____ Materials provided

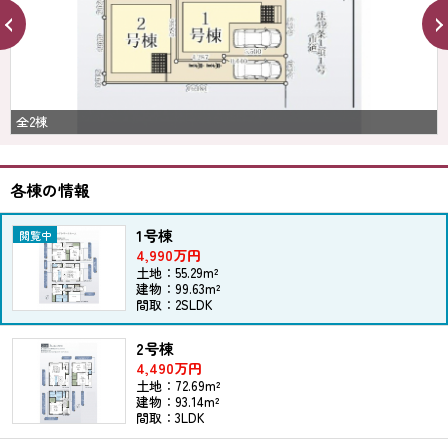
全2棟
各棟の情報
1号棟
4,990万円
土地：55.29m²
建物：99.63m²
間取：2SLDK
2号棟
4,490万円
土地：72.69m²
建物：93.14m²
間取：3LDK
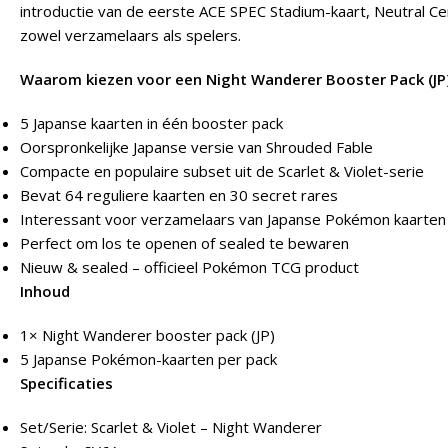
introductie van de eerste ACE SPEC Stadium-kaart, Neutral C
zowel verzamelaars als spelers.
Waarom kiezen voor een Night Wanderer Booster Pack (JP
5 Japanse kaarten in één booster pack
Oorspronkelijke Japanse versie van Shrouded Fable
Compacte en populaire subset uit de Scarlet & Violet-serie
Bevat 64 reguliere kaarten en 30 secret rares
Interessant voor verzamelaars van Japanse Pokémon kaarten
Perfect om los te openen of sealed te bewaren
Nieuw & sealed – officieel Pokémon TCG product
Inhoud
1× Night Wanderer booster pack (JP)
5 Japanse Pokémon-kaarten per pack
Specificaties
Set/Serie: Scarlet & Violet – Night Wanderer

________

- _Exercise description_
In how many lines of the records does the word "sealed" appear? Reply with the number only.

- _Problem solution_
2